2.父の話

 うちの家系、霊感があるっぽいんだよね。俺はあまり感じたことないけど。

 でも、きっとそういうのだろうな、っていうのは何個か見たことがある。

 こわさはあんまりなかったな。どちらかというと不思議、という感じ。あれ、これは俺にしか見えてないな、っていう。

 こわい思いをしたというのは、あれかな。ただあれは、幽霊とかともまた違うやつだと思う。なんというかまあ、とにかくこわいものだ。


 大学時代、盛岡に住んでいた。ひとり暮らし。アパート借りて。たまり場になってたよ。

 近所にいいスーパーがなかったから、自転車で十分ぐらい走ったところにあるスーパーに通ってた。小さいけど安くてね。惣菜とか弁当も美味しいんだ。

 小さいスーパーって、サッカー台が窓際にあるんだよね。多分、集客効果を狙ってのことだろうけど。買い物をしているのが外から見えるようにってね。

 レジに並んでて、前のカップルが会計終わって、サッカー台に向かったんだよ。結構、買い込んでたな。


 ばん、って音が鳴った。

 気付いたのは、多分、俺だけだった。


 そのカップルが荷詰めしているところの窓にさ、張り付いてたんだよ、女の人。

 ほんと、漫画みたいに、にたにた笑ってさ。

 でもカップルも店員さんも知らんぷり。だからきっと、俺にしか見えてないの。

 つまりは幽霊ってわけだよ。


 いやあ、こわかった。あんな典型的なの、見たことなかったもん。

 ずうっと窓に張り付いて、ばんばん叩いてんの。気持ち悪い笑い顔して。でもやっぱり、誰も気付いちゃいない。

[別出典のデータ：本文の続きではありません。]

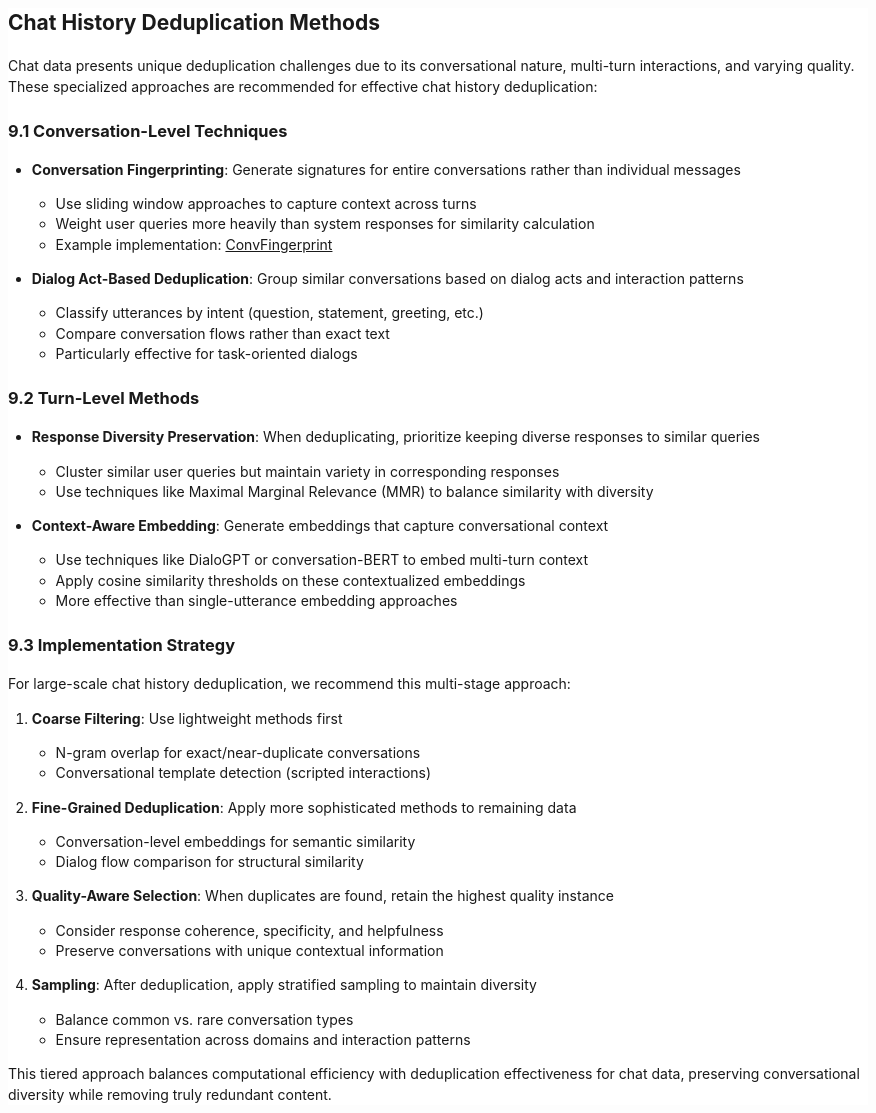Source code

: ## Chat History Deduplication Methods

Chat data presents unique deduplication challenges due to its conversational nature, multi-turn interactions, and varying quality. These specialized approaches are recommended for effective chat history deduplication:

### 9.1 Conversation-Level Techniques

- **Conversation Fingerprinting**: Generate signatures for entire conversations rather than individual messages
  - Use sliding window approaches to capture context across turns
  - Weight user queries more heavily than system responses for similarity calculation
  - Example implementation: [ConvFingerprint](https://github.com/ueqri/chat-deduplication)

- **Dialog Act-Based Deduplication**: Group similar conversations based on dialog acts and interaction patterns
  - Classify utterances by intent (question, statement, greeting, etc.)
  - Compare conversation flows rather than exact text
  - Particularly effective for task-oriented dialogs

### 9.2 Turn-Level Methods

- **Response Diversity Preservation**: When deduplicating, prioritize keeping diverse responses to similar queries
  - Cluster similar user queries but maintain variety in corresponding responses
  - Use techniques like Maximal Marginal Relevance (MMR) to balance similarity with diversity

- **Context-Aware Embedding**: Generate embeddings that capture conversational context
  - Use techniques like DialoGPT or conversation-BERT to embed multi-turn context
  - Apply cosine similarity thresholds on these contextualized embeddings
  - More effective than single-utterance embedding approaches

### 9.3 Implementation Strategy

For large-scale chat history deduplication, we recommend this multi-stage approach:

1. **Coarse Filtering**: Use lightweight methods first
   - N-gram overlap for exact/near-duplicate conversations
   - Conversational template detection (scripted interactions)
   
2. **Fine-Grained Deduplication**: Apply more sophisticated methods to remaining data
   - Conversation-level embeddings for semantic similarity
   - Dialog flow comparison for structural similarity

3. **Quality-Aware Selection**: When duplicates are found, retain the highest quality instance
   - Consider response coherence, specificity, and helpfulness
   - Preserve conversations with unique contextual information

4. **Sampling**: After deduplication, apply stratified sampling to maintain diversity
   - Balance common vs. rare conversation types
   - Ensure representation across domains and interaction patterns

This tiered approach balances computational efficiency with deduplication effectiveness for chat data, preserving conversational diversity while removing truly redundant content.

 やべえな、こわいな。そう思いながら、俺も会計終わらせて、ちょっと離れたところで荷詰めして、もう、とっとと帰ろう。

 あれは幽霊だから、そのうち見えなくなるって。外に出ればきっと、何にも見えなくなるって。


 いやあ、甘かったねえ。

 外に出たらさ、いるのよ。ちゃんと窓に張り付いて。


 大急ぎで家に帰ったよ。それで友だち呼んで、酒かっくらって、泊まってもらって。

 生霊とか、そういうやつなのかな?坊さんとか霊媒師の知り合いがいるわけじゃないから、わかんないけど。


 まあとにかく、そういうのを見かけたら、とっとと逃げなさい。お前も小さい頃、変なところ指差してたりしたからね。きっと気付かないうちに見えてしまっているかもよ。